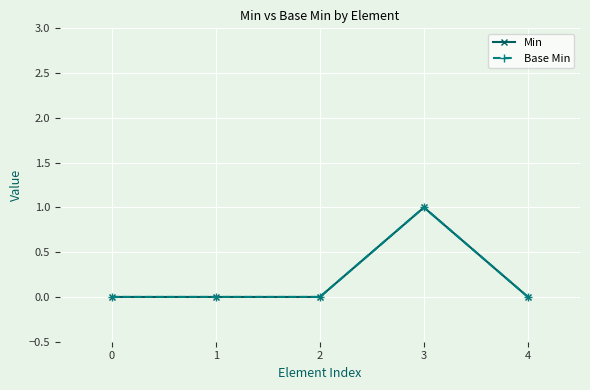

Does the chart have visible grid lines?

Yes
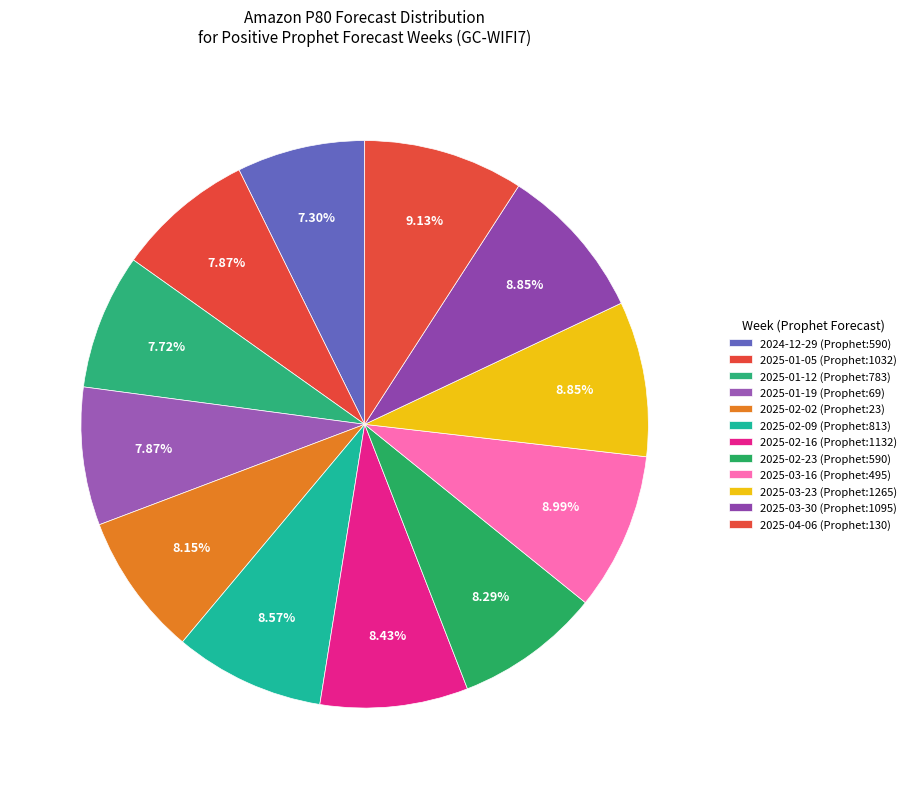

How many slices are in this pie chart?

12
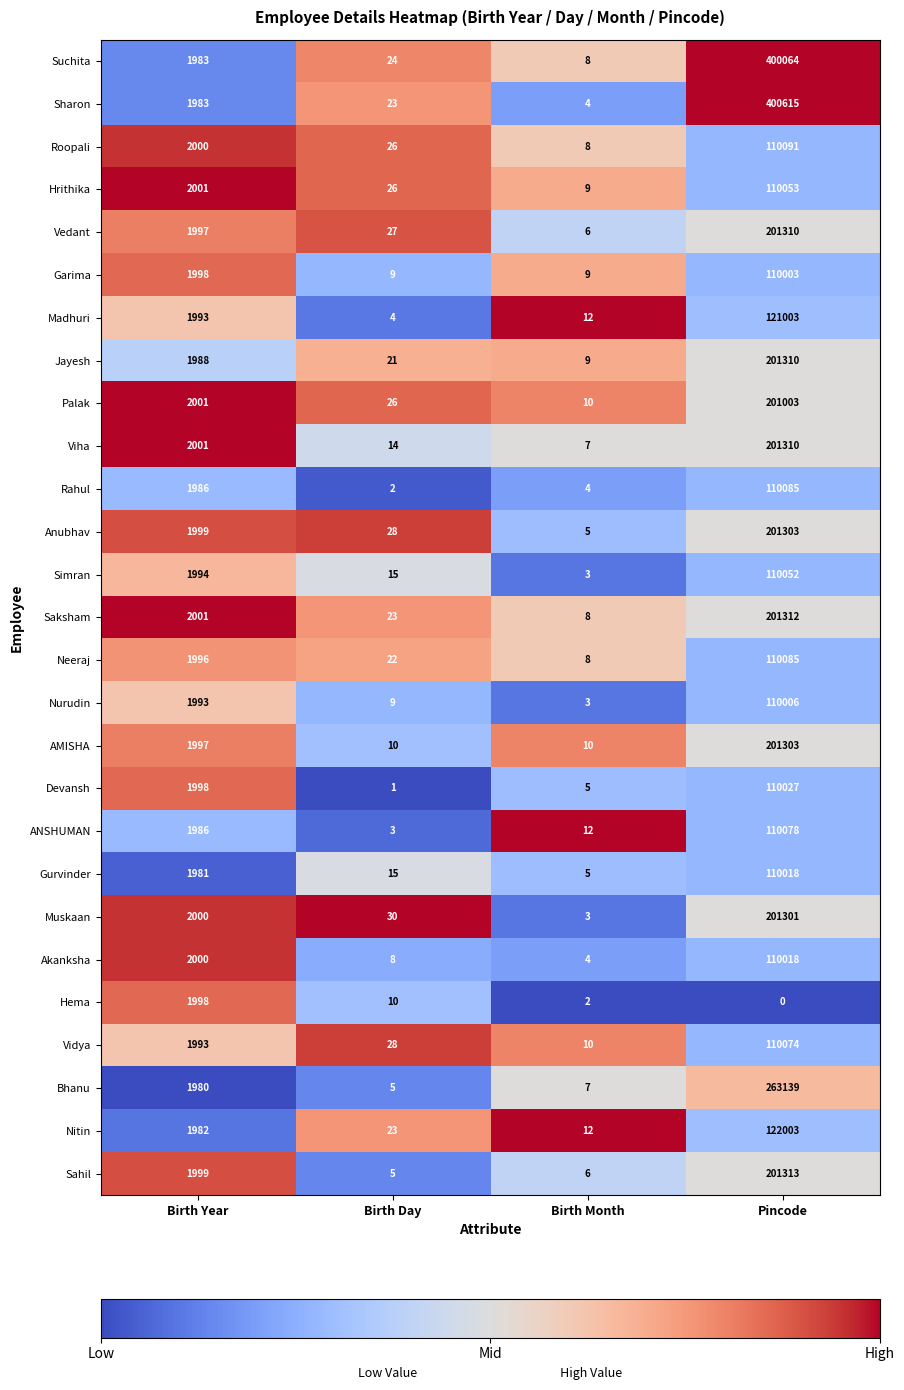

What is the difference between the Muskaan values at Birth Year and Pincode?

199301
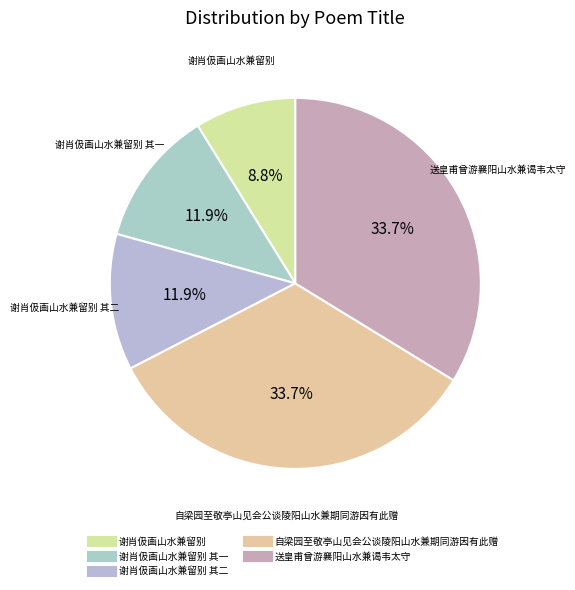

How many segments does this pie chart have?

5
────────
BRIEF.
Pull out each line of the entries above that contains the word "chart". Capital and small letters must match.

TASK SOLUTION.
Does the chart have visible grid lines?
How many slices are in this pie chart?
How many segments does this pie chart have?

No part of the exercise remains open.